Copy the listing word for word, starting at the line that contains "Read this box" and ending at the end of the listing, both ends included. Leave the pictures out of your copy.
[Opening Record set section]
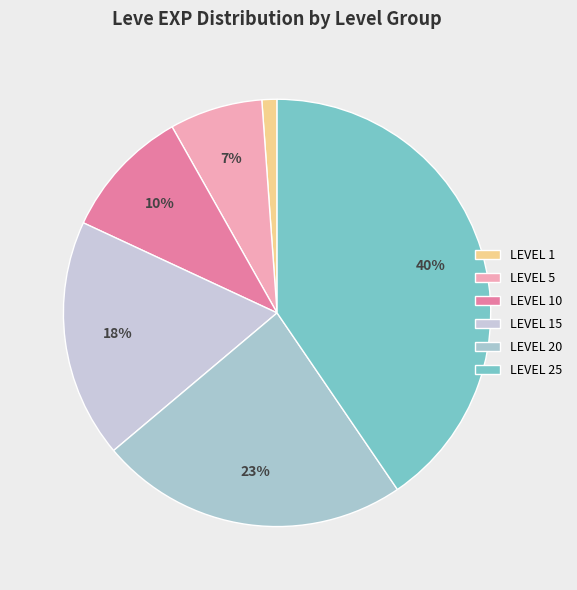

What is the largest slice in the pie chart?

LEVEL 25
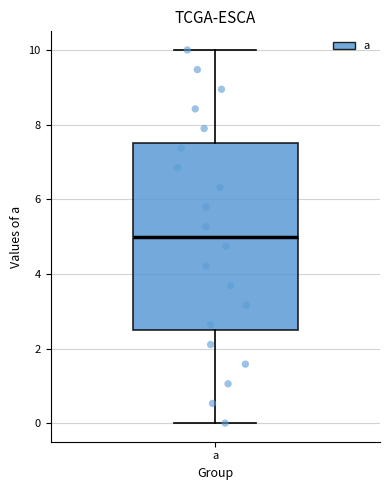

Where does the lower whisker of the box for a end on the y-axis? The values are not printed on the chart, so give them approximately, as read against the axis.

0.0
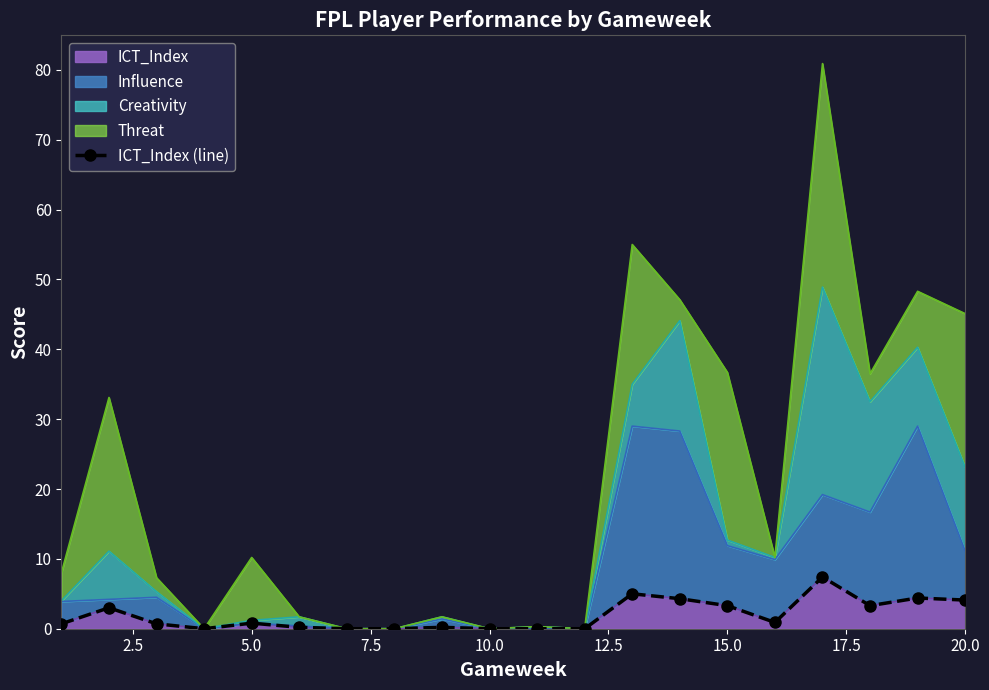

True or false: the data shows 0.0 at 7.5.

True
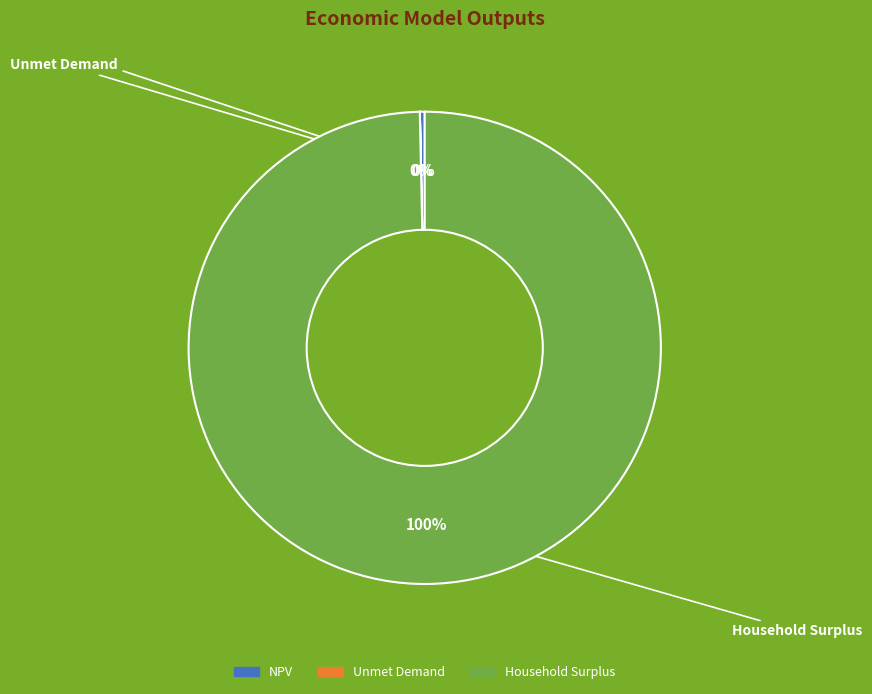

Between NPV and Household Surplus, which is larger?

Household Surplus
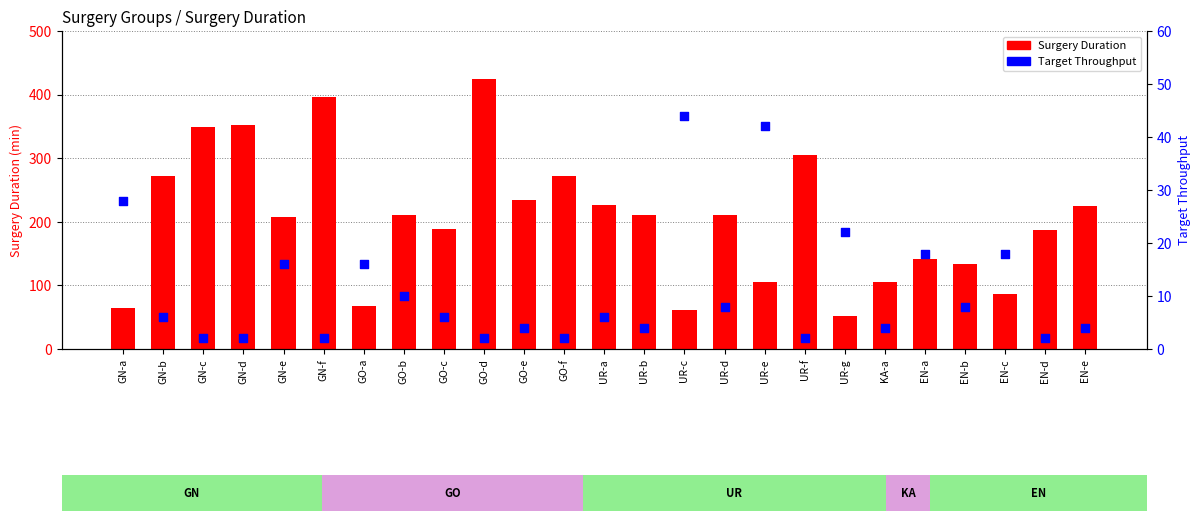

Which series contains the highest Y value?

Surgery Duration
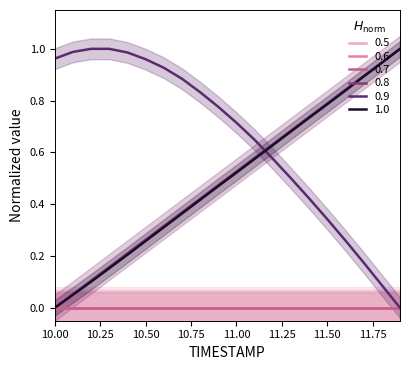

Which series changed the most between 11.0 and 11.9?

X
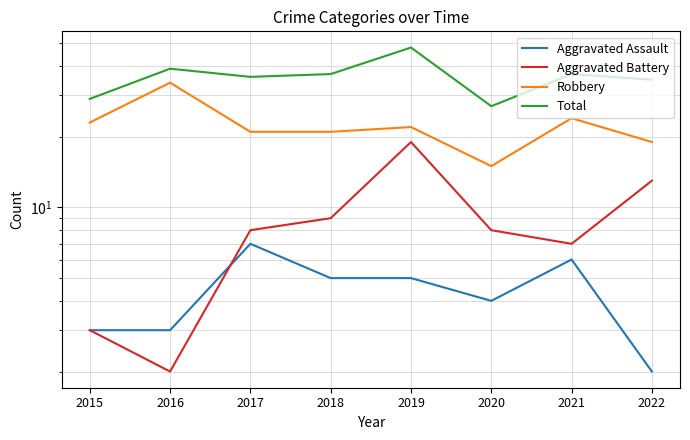

At which label is Aggravated Assault closest to 4?

2020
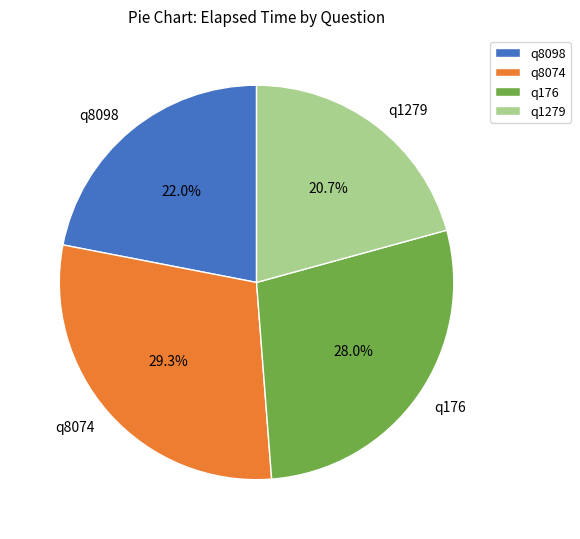

To the nearest percent, what is the difference between the largest and smallest slice percentages?

9%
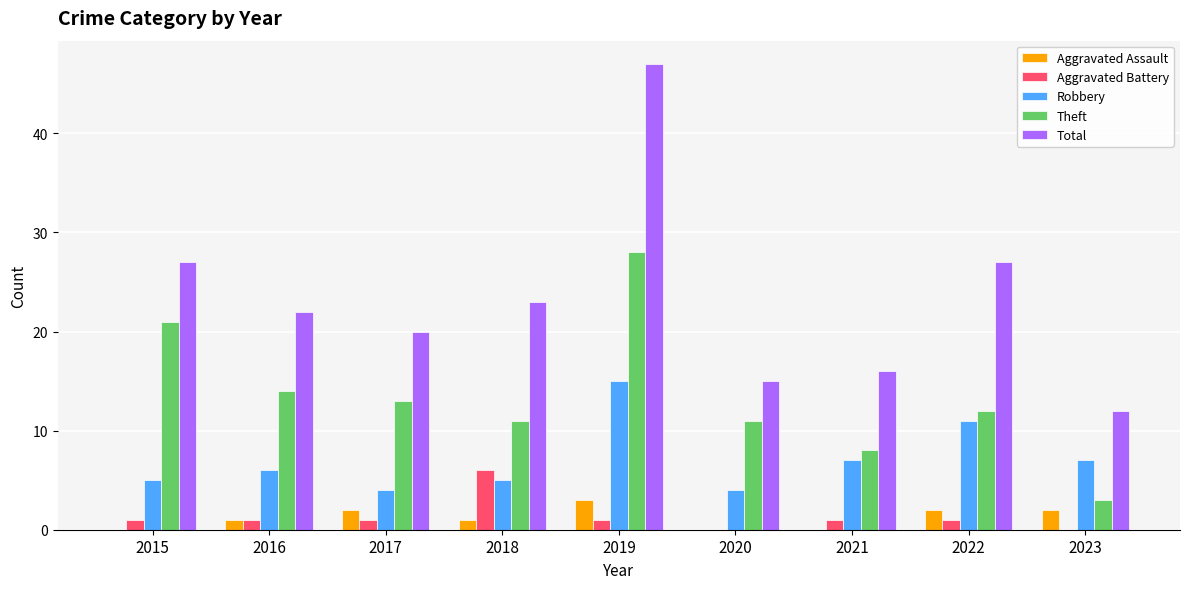

How many data points does each series have?

9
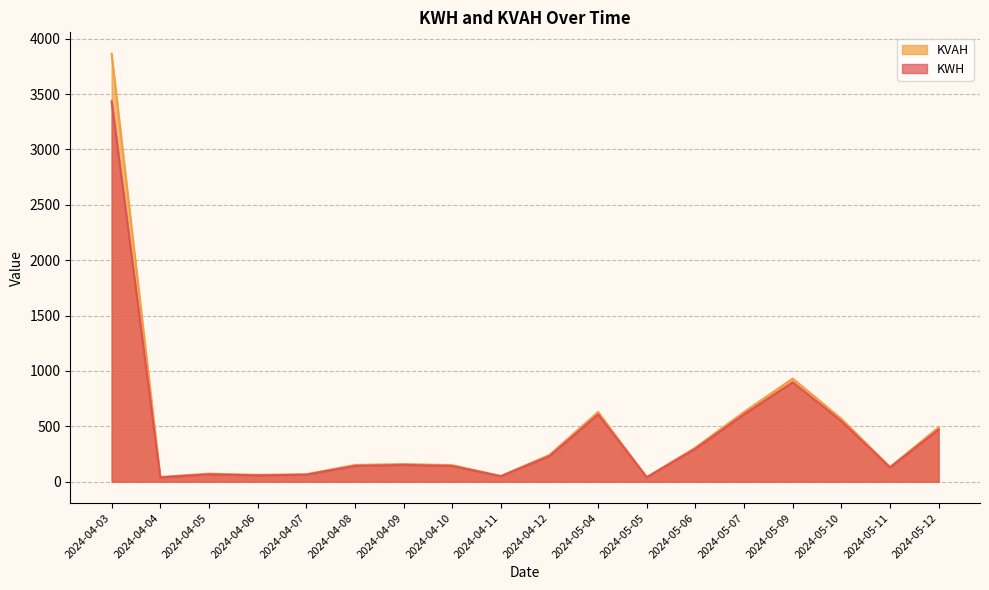

What is the spread (max minus min) of values at 2024-04-04?

4.1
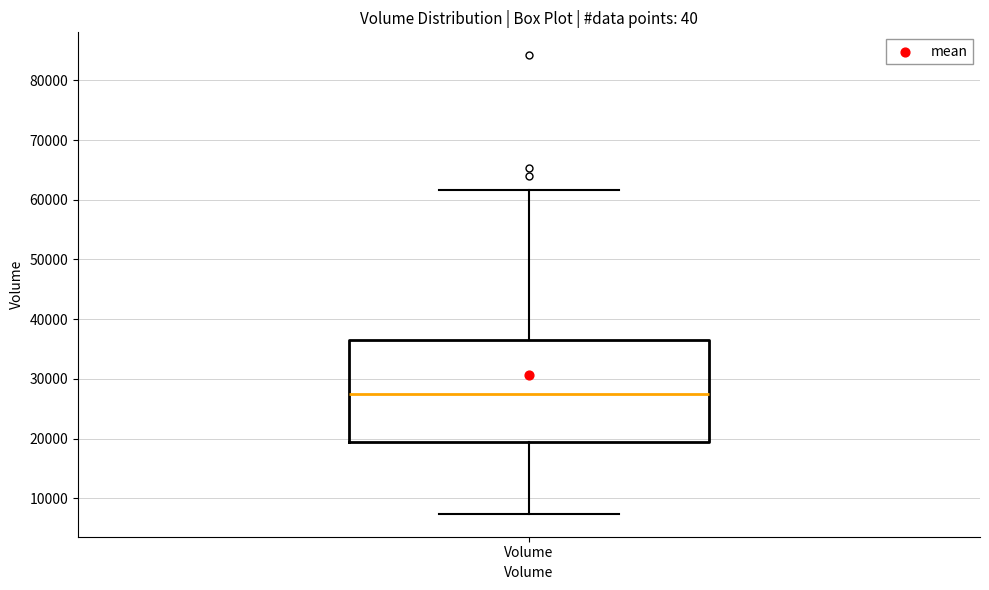

Read this box plot against the y-axis: the position of the median line, the range covered by the box, and the ends of both whiskers. The values are not printed on the chart, so give them approximately, as read against the axis.

median 27000, box 19000 to 37000, whiskers 7000 to 62000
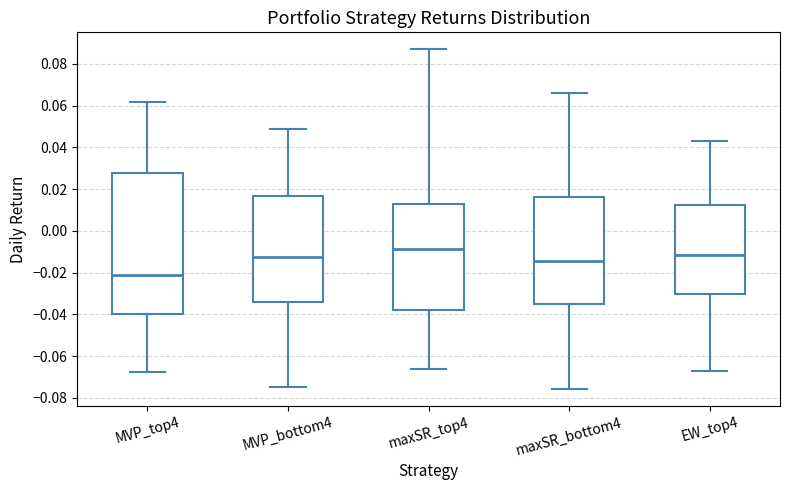

Where is the upper edge of the box for MVP_top4 on the y-axis? The values are not printed on the chart, so give them approximately, as read against the axis.

0.028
[Closing Record set section]
▶ Output for this exercise
Read this box plot against the y-axis: the position of the median line, the range covered by the box, and the ends of both whiskers. The values are not printed on the chart, so give them approximately, as read against the axis.

median 27000, box 19000 to 37000, whiskers 7000 to 62000

Where is the upper edge of the box for MVP_top4 on the y-axis? The values are not printed on the chart, so give them approximately, as read against the axis.

0.028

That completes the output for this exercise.